L’Open Vld veut ouvrir le débat sur l’euthanasie pour ceux qui jugent que leur «vie est accomplie»: «On doit pouvoir y mettre un point final»

L’Open Vld veut ouvrir le débat sur l’euthanasie pour ceux qui jugent que leur «vie est accomplie»: «On doit pouvoir y mettre un point final»
Isopix

Ce week-end, « Het Laatste Nieuws » a publié le témoignage de l’une des présentatrices qui a marqué l’histoire de la radio en Flandre, Lutgart Simoens. À 91 ans, cette femme ne souffre pas d’une maladie et a pu conserver une relative qualité de vie. Mais elle estime qu’elle a suffisamment vécu et préférerait s’en aller paisiblement quand elle l’aura décidé.

Les conditions inscrites dans la loi sur l’euthanasie ne le lui permettent pas. « Je devrais d’abord souffrir de manière insupportable et irréversible. Donnez-moi une raison pour laquelle la souffrance devrait être insupportable ? Il n’y en a pas. Ce que je veux, c’est pouvoir m’endormir paisiblement, en pleine possession de mes moyens, sans douleur, et avant que je ne décline physiquement et mentalement. Cela devrait être le droit de chacun », explique-t-elle.

La présidente des libéraux flamands partage cette opinion. « On doit pouvoir mettre un point final pas seulement lorsque l’on souffre de manière insupportable mais aussi lorsque notre vie est accomplie et qu’on le réclame de manière explicite, librement, indépendamment et durablement », souligne-t-elle.

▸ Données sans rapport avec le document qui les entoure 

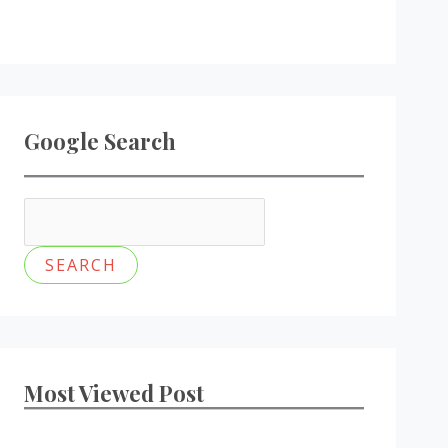
Google Search
Most Viewed Post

L’appel demeure jusqu’à présent isolé dans le monde politique. Le sp.a se dit étonné : il essaie depuis un certain temps d’ouvrir le débat sur l’extension de l’euthanasie aux cas de démence mais son initiative n’a pas été suivie jusqu’à présent, y compris par les libéraux. La N-VA et le CD&V ne veulent pas, de leur côté, entendre parler d’une extension de la loi sur l’euthanasie tant que celle-ci n’a pas fait l’objet d’une évaluation approfondie. Quant au PS et au MR, ils estiment qu’un tel débat n’est pas à l’ordre du jour, selon « De Morgen ».

Le co-président de la Commission fédérale de l’euthanasie, Wim Distelmans, se montre également très réservé. « S’il n’y a pas de cause médicale, personnellement, j’éprouve des difficultés », déclarait l’an passé à « Bruzz » ce professeur de la VUB, pionnier en Belgique des soins apportés aux mourants.